Music Notes
By the way, if you want to disable particular channels in a CT SPC file, you can hex edit bytes 01F4 and 01F5 in the SPC file. Those are 00F4 and 00F5 in the SPC700 memory space, representing the communication port with the 65816. Put F4 at 01F4 and a bitmask of the channels to disable at 01F5; F4 05 disables sound channels 0 and 2.
These are the commands I've found. F4 gets the command byte; F5 and F6 are xx and yy respectively. I haven't found anything using zz (F7). Many commands cause playback to stop regardless of parameters; most of these are likely crashes and some are the code going into a wait state.
Note: When Geiger was writing his offsets guide he seems to have mistakenly assumed that the BRR samples start with "(00) Silence". They actually start with "(01) Clap". As a result the labels for the samples in the offsets guide are all off by one. The last valid instrument is actually 3E, which seems to be a cuica.
I put "unused" in quotes because it actually does show up in the instrument table for the "song" "{4C} Lavos Breath", but that song is all crazy noise effects that I don't have a full understanding of. It never actually plays it as a straight instrument sample.
18 - play sound effect xx = effect ID 00 = move cursor 01 = menu "bzzt" 02 = miss attack 03 = high-pitched ding 04 = bling; sound from acquiring something 05 = sound from initial activating of time portal 06 = sound of being healed 07 = falling pitch bling 08 = sound of pulling out sword at beginning of battle 09 = rising sound effect, hard to describe or place 0A = sound of something moving through bushes 0B = high-pitched sound to draw your attention to something many other sound effects here, with a gap at 0C yy = panning for sound effect 00 = left 80 = middle FF = right 19 - play sound effect; same as 18? 80 - volume control xx = number of ticks in which to fade out 00 = now FF = about 7 seconds yy = volume 00 = off FF = normal 81 - volume control; same as 80? 85 - song raw speed (tempo and pitch together) xx = time to slide to desired setting 00 = instant FF = about 7 seconds yy = raw speed modifier 80 = slowest 00 = normal 7F = fastest 86 - song tempo xx = time to slide to desired setting 00 = instant FF = about 7 seconds yy = tempo modifier 80 = slowest 00 = normal 7F = fastest 87 - song pitch xx = time to slide to desired setting 00 = instant FF = about 7 seconds yy = tempo modifier 80 = lowest 00 = normal 7F = highest 88 - event control xx = event enable 00 = no event 01 = event will occur next time mark passes, if one exists F4 - channel disable xx = bitmask of channels to disable F5 - playback disable xx = whether to enable 00 = enabled 01 = disabled F6 - max tempo enable xx = whether to enable 00 = disabled 01 = enabled F8 - disable single channel xx = channel number F9 - enable single channel xx = channel number FC - unknown effect on channels xx = channel bitmask to enable effect FE - seems to switch to some kind of download mode FF - reset xx = what to do 01 = unknown effect FF = full reset; jumps to SPC's boot ROM other = no effect
I do know from the assembly code that 10-1F, 80-8F and F0-FF are the only valid command ranges. Commands 84, 8A, 8B, 8C, 8D, 8F, F7, FA and FB have blank handlers so do nothing. I found the dispatcher for 8x and Fx but not 1x yet. 00 on the F4 port means no command as a special case.

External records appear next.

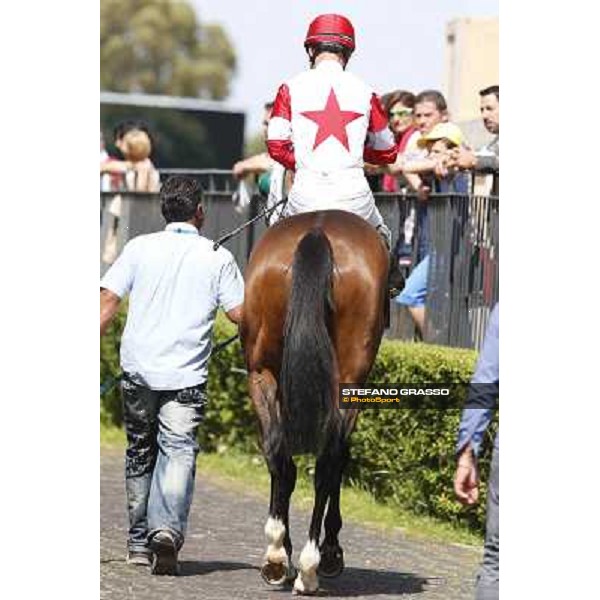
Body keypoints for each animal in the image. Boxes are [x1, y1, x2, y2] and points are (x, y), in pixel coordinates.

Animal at [239, 209, 390, 592]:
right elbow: (339, 459)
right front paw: (330, 552)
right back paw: (312, 564)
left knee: (278, 451)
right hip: (348, 381)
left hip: (261, 373)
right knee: (328, 460)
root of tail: (318, 231)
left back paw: (277, 556)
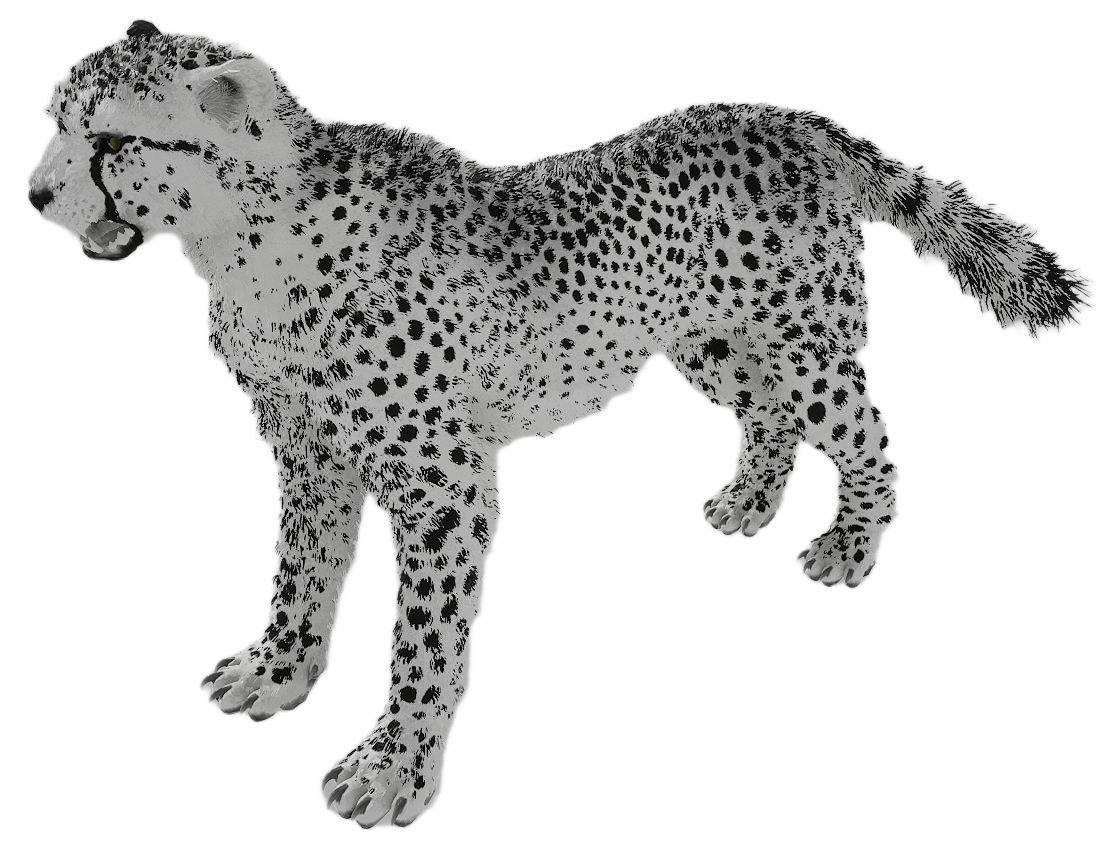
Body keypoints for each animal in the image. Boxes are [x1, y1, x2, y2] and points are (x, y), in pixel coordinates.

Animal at [26, 18, 1096, 830]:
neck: (243, 242)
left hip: (804, 343)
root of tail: (787, 114)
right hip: (709, 344)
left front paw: (391, 770)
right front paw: (276, 671)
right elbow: (300, 571)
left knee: (868, 432)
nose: (35, 193)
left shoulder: (444, 486)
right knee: (770, 417)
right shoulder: (307, 454)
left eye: (114, 143)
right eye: (50, 127)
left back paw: (848, 545)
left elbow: (421, 637)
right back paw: (749, 503)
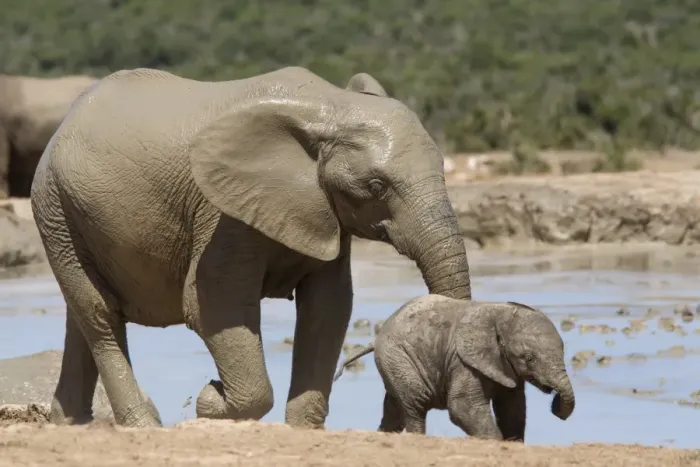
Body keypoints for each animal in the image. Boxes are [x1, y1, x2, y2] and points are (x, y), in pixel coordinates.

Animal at [30, 66, 473, 429]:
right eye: (376, 186)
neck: (329, 107)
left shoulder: (324, 210)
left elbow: (328, 307)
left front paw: (300, 429)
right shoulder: (221, 214)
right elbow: (212, 304)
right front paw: (211, 399)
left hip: (67, 214)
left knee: (82, 317)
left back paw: (70, 422)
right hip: (55, 209)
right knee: (100, 316)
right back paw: (141, 424)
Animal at [334, 295, 575, 441]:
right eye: (529, 358)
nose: (555, 404)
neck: (499, 315)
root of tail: (378, 336)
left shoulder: (505, 367)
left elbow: (513, 408)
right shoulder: (463, 361)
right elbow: (462, 406)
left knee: (394, 408)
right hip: (397, 356)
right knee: (415, 404)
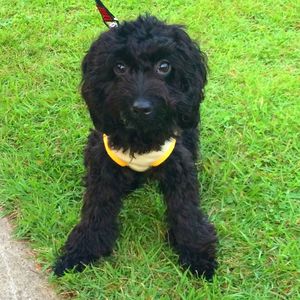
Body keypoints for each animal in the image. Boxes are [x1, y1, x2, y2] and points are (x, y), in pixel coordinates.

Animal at [54, 15, 217, 278]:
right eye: (119, 67)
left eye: (164, 66)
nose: (141, 107)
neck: (141, 137)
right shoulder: (104, 169)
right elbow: (96, 211)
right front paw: (81, 251)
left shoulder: (179, 167)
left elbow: (186, 212)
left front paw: (197, 254)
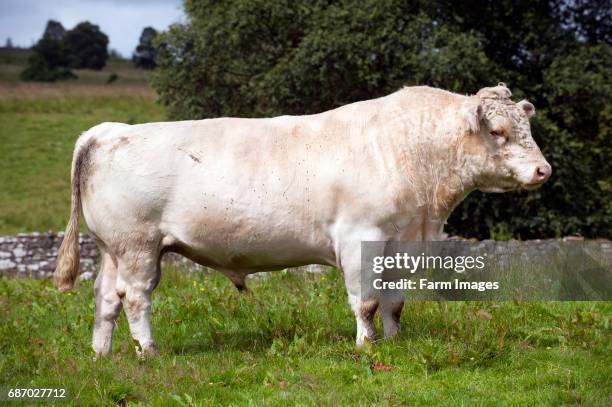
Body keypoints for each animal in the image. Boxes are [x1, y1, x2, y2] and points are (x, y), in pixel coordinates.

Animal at [53, 83, 548, 356]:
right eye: (498, 131)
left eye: (528, 128)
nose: (544, 170)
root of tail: (108, 130)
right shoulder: (359, 237)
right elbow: (366, 302)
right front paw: (366, 347)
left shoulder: (400, 242)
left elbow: (393, 302)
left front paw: (393, 343)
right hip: (138, 245)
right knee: (135, 298)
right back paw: (149, 352)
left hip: (114, 247)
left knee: (106, 298)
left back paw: (102, 355)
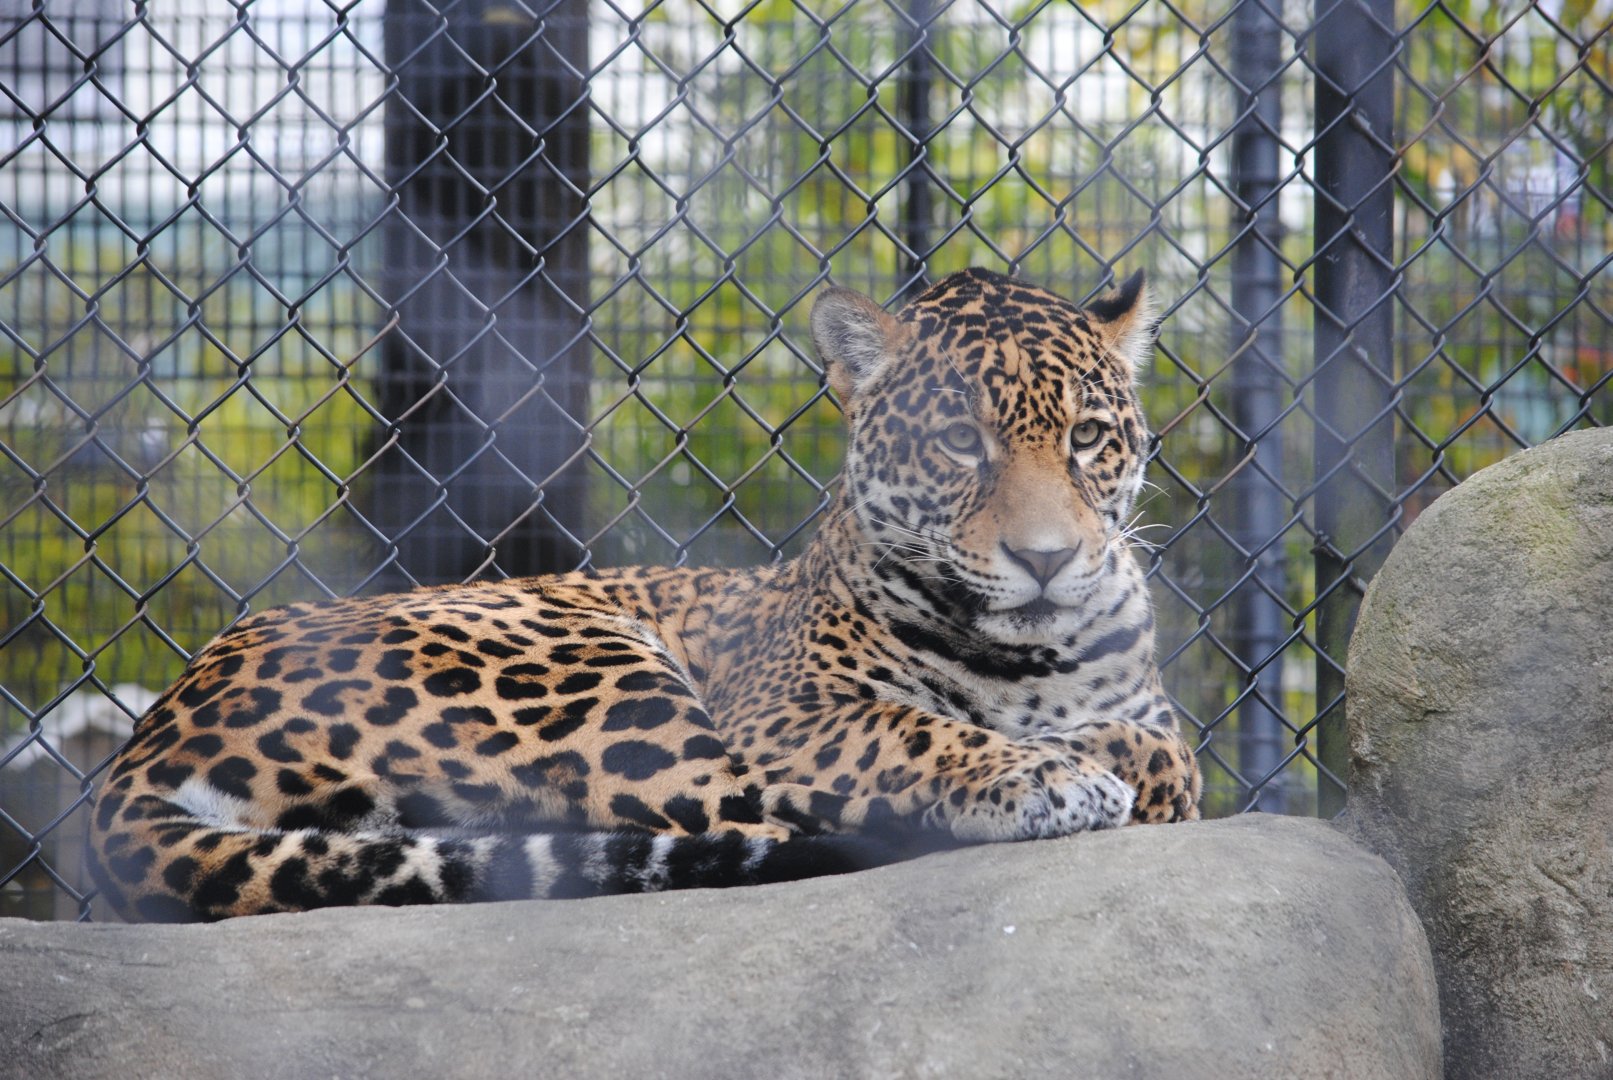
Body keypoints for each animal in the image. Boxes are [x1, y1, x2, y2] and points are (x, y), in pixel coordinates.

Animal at [87, 267, 1201, 922]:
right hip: (587, 671)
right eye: (960, 443)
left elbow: (1164, 750)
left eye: (1088, 440)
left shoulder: (1143, 710)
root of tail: (144, 743)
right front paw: (1049, 773)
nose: (1046, 558)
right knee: (727, 813)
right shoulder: (789, 711)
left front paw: (1083, 754)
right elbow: (918, 732)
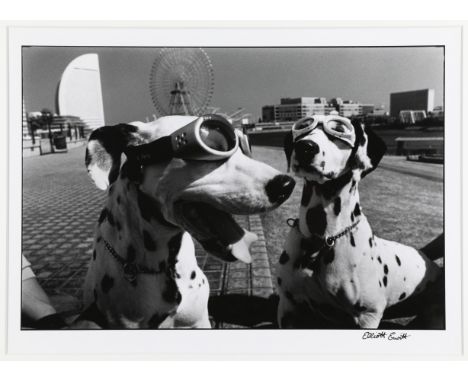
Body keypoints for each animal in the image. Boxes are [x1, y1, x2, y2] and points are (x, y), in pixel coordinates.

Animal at [278, 115, 442, 328]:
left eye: (339, 130)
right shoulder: (288, 307)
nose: (305, 146)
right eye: (303, 127)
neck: (322, 239)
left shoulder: (368, 316)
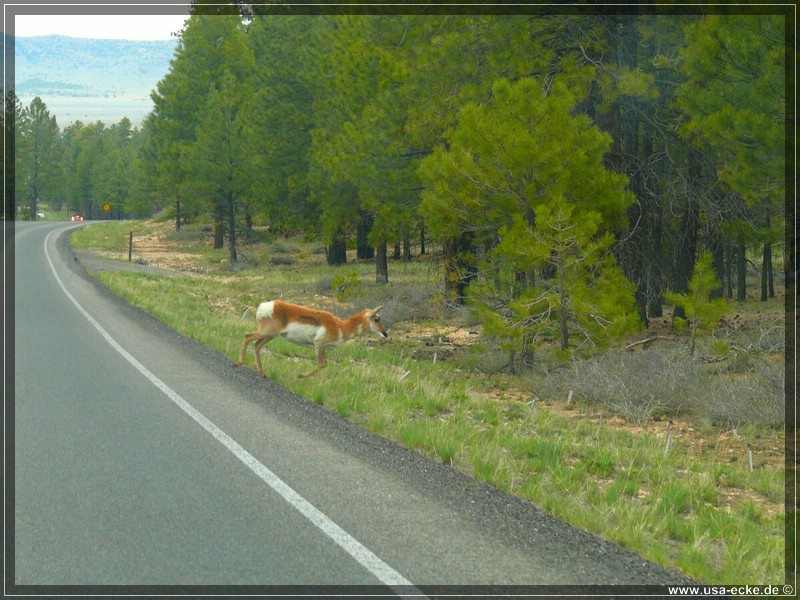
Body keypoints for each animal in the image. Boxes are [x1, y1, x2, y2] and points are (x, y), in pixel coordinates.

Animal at [238, 300, 388, 380]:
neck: (340, 325)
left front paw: (302, 376)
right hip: (268, 332)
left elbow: (325, 364)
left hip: (270, 335)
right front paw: (317, 383)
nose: (385, 334)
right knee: (247, 336)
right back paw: (240, 362)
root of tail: (268, 305)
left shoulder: (323, 348)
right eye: (377, 319)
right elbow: (321, 364)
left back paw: (262, 372)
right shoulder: (318, 345)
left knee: (256, 345)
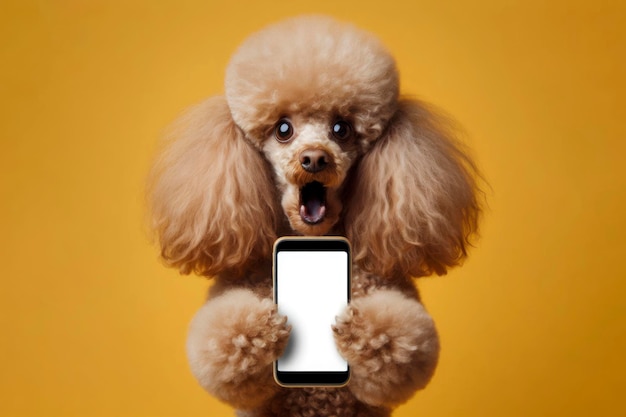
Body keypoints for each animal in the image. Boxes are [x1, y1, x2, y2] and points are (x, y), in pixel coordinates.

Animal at [149, 14, 480, 414]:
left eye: (341, 128)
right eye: (283, 129)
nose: (315, 158)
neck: (311, 240)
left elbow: (400, 345)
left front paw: (360, 330)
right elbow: (224, 343)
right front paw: (263, 328)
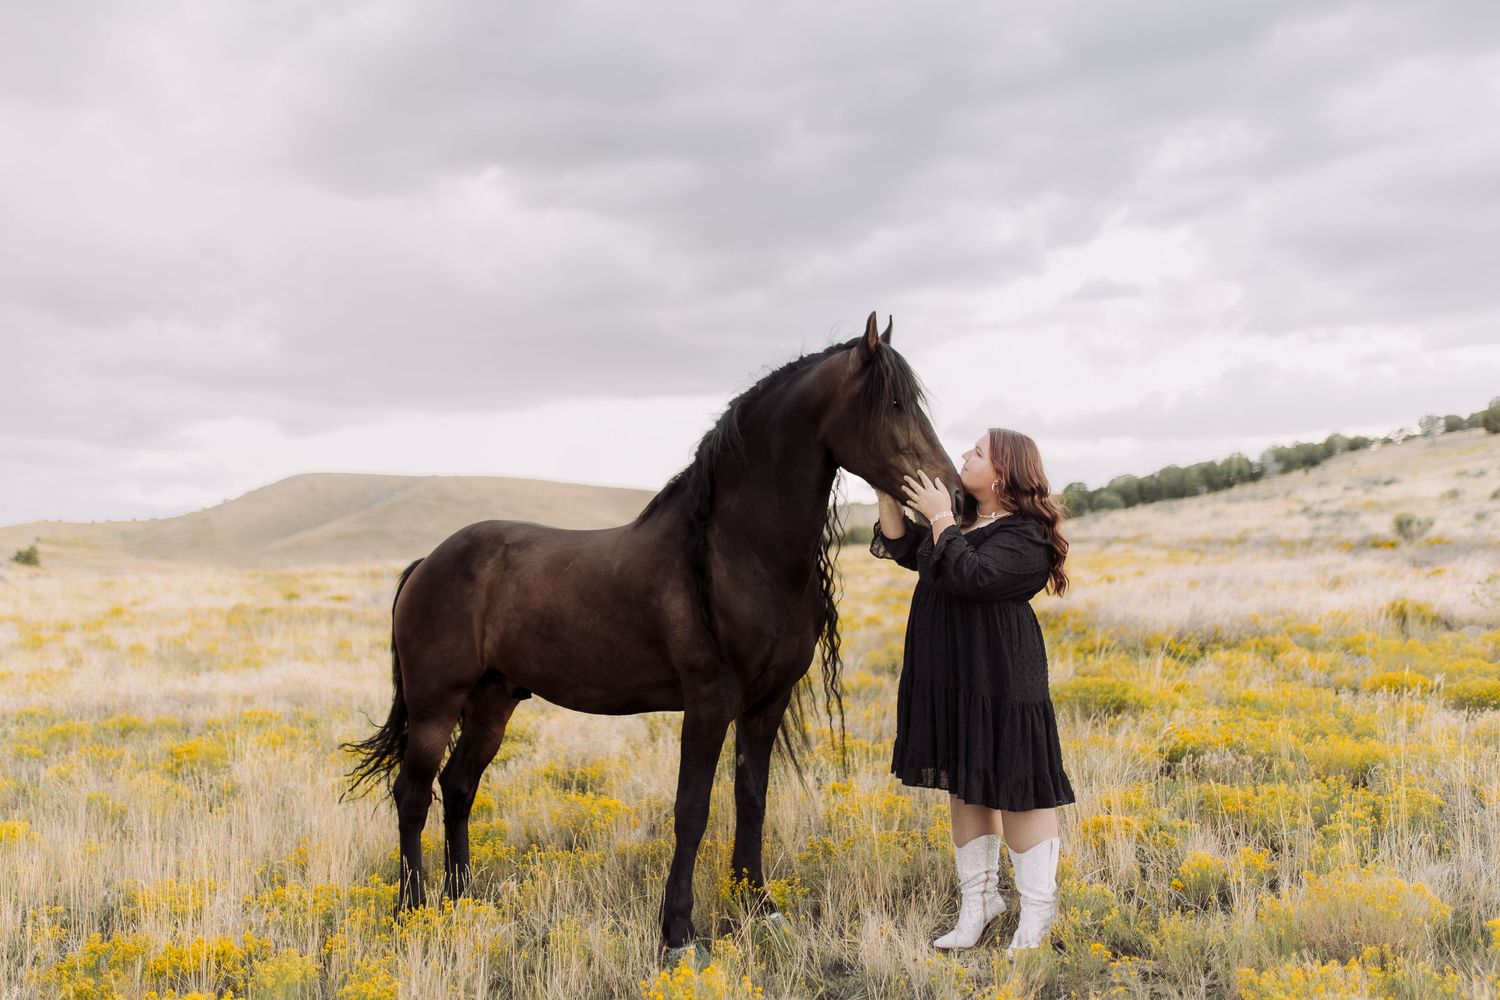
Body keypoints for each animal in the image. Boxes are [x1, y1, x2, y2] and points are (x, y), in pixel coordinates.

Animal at [342, 312, 960, 956]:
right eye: (894, 404)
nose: (959, 498)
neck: (736, 552)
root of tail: (427, 562)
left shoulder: (766, 703)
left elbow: (751, 799)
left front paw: (759, 907)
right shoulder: (710, 703)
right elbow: (692, 809)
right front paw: (679, 932)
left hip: (492, 702)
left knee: (459, 787)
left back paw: (463, 903)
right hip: (435, 706)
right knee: (413, 796)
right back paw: (413, 912)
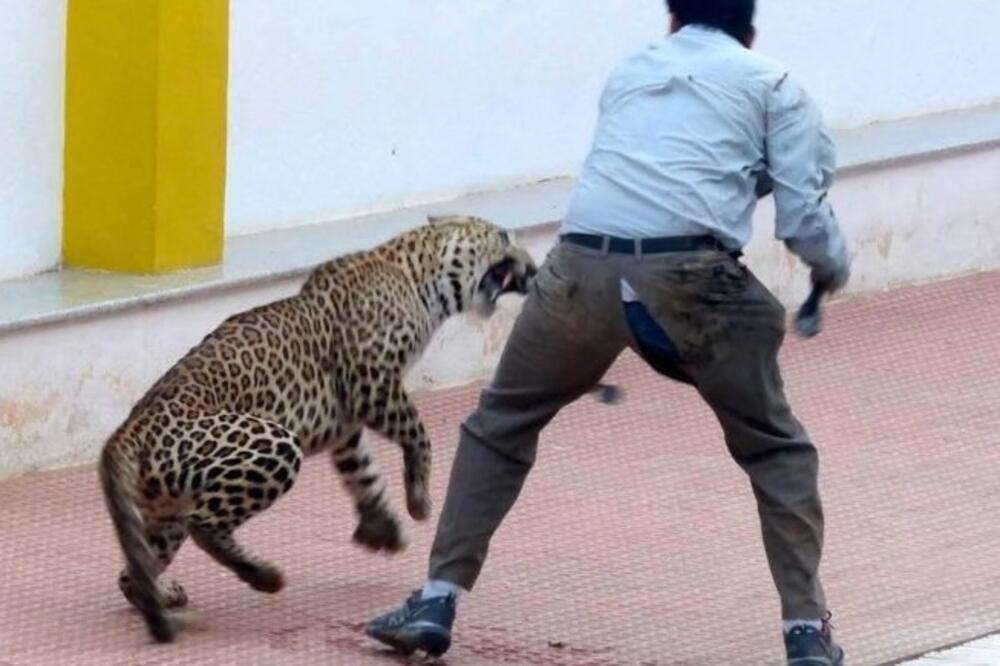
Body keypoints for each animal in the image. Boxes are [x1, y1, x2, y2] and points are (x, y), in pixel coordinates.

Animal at [98, 215, 537, 643]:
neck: (417, 276)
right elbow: (418, 433)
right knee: (204, 524)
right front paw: (419, 501)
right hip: (273, 445)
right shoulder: (372, 384)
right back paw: (265, 576)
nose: (533, 269)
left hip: (166, 508)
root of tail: (127, 431)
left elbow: (363, 472)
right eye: (503, 236)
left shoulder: (345, 424)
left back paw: (162, 593)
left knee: (134, 571)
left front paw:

Geiger: Not sure how the APU handles it, but the preprocessor in the CPU code can handle a much larger range. I'm not sure how many of these commands will get stored to the APU, but the section of code from C70907 to C70912 stores E0 to special registers 2140 and 2141 (which correspond to F4 and F5 respectively in the APU). In order to get to this code, the command issued to the preprocessor must be 70, with the first parameter being different from 7E1E11 (not sure what that is). The preprocessor then sends the APU the FE command first, and then E0.